Thousands in Istanbul Mark Third Anniversary of Dink’s Murder

ISTANBUL (Combined Sources)–Thousands gathered Tuesday at the site in Istanbul where Armenian journalist Hrant Dink was murdered three years ago, a slaying that caused a national outcry for both Turks and Armenians.

The crowd, numbering around 2,000 to 3,000 according to police, braved snowfall to gather outside the offices of the Agos newspaper where Dink was editor-in-chief, chanting “The murderer state has to account for this!”, “We know the murderers, we want justice!”

“As long as light is not shed on this murder, we will be here, we will not give up,” said one of the many people who addressed the crowd from the window of the Agos office from which hung a picture of the slain journalist.

Several people left carnations and candles at the place where then 52-year-old Dink was killed on January 19, 2007.

This year’s slogan during the commemoration was “We know the killer, we want justice.”

“I am eminently enraged,” retired teacher Semra Tugcu said as she stood in the crowd.

She said she was not hopeful about Dink’s murder case. “I am a Turk, but this does not mean that I am not a minority in this country,” she said. “I feel like a minority, too.”

Hrant Dink’s wife, Rakel Dink, and their son and daughter were also at the Agos newspaper office.

Arat Dink, Hrant Dink’s son, spoke to the crowd. “Were those kids [those suspected of murdering Dink] alone while they were making fun of us in the court? … I do not trust justice in this country.
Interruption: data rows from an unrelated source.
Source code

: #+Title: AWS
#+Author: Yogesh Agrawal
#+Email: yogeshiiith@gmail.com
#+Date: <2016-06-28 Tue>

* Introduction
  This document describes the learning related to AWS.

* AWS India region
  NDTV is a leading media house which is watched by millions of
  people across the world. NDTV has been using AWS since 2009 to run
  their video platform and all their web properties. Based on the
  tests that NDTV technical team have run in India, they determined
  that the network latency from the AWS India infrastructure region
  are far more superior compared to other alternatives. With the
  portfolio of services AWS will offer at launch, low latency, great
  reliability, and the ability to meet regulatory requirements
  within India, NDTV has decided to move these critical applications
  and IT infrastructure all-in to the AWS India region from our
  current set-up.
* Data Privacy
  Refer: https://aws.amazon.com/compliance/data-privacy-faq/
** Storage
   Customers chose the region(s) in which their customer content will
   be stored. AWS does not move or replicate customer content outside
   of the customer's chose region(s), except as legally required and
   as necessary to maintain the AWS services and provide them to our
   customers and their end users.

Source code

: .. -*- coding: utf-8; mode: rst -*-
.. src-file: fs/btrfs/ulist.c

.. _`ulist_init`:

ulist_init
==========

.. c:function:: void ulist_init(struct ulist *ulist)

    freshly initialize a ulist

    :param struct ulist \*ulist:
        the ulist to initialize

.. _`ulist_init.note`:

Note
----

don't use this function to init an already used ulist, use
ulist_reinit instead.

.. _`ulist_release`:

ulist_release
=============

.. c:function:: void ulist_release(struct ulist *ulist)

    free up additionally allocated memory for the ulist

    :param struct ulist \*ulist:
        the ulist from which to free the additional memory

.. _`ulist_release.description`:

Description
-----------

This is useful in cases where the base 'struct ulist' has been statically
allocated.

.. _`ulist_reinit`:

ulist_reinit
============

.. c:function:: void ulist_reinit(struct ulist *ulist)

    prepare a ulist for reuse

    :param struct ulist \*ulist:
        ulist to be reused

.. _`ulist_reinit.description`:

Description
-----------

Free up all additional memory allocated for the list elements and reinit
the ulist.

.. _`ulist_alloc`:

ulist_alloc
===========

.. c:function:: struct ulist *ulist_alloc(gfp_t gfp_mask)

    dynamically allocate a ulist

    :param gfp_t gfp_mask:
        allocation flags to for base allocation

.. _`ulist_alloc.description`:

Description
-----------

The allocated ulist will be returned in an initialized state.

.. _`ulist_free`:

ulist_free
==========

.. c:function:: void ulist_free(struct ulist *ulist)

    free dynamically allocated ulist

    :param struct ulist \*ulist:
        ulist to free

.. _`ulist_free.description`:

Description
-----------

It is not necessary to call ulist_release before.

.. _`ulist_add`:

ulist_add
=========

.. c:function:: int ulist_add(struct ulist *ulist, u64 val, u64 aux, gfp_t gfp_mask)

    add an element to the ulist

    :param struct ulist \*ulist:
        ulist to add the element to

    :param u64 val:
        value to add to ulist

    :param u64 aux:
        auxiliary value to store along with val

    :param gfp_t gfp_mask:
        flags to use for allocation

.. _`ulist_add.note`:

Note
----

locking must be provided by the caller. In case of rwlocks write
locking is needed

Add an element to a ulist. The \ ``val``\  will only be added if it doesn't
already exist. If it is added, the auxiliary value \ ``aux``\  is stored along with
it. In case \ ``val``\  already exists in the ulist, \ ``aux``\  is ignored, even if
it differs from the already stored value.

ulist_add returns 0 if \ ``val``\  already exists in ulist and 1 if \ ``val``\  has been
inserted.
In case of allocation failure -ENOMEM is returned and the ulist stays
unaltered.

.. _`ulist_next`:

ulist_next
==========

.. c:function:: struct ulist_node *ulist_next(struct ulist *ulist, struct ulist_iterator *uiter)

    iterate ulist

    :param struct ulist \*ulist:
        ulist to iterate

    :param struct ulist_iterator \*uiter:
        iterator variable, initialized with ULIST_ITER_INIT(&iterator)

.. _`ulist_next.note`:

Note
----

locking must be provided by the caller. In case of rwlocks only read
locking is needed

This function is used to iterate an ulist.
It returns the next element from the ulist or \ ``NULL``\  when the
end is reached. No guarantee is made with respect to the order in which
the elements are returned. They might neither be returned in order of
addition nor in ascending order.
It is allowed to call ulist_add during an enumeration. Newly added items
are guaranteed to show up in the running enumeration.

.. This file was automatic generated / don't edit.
But being here for the last three years with you makes me hopeful,” Arat Dink said.

Dink’s speech was frequently cut by slogans from the crowd such as, “Murderer state will give account,” “Despite fascism, you are my brother Hrant,” and “Either all together, or none of us, there is no salvation alone.”

The gunman, an unemployed nationalist who was 17 at the time, was captured shortly after the killing. He went on trial along with 19 suspected accomplices in 2007. The investigation, however, has yet to reveal the masterminds behind the killing.

Hours after the procession, a number of people climbed up a street pole at the corner of the Pangalti crossway in Istanbul’s central Sisli district where the commemoration had taken place and removed the “Ergenekon” street sign, replacing it with a street sign that read: “Hrant Dink Street.”

Ergenekon is also the name of an alleged gang that is accused of aiming to topple the government by creating turmoil in society and that is alleged to be connected to the “deep state.” Dink’s assassination is also linked to the “deep state,” according to investigators.

A group called Art for Peace organized the changing of the street signs. The group requested a meeting with Sisli Mayor Mustafa Sarigul to officially change the name of the street, but the meeting will be possible only after Jan. 19, the group said in a leaflet it distributed to the crowd in Sisli.

Members of the group changed the name of the street themselves without waiting for the meeting to take place.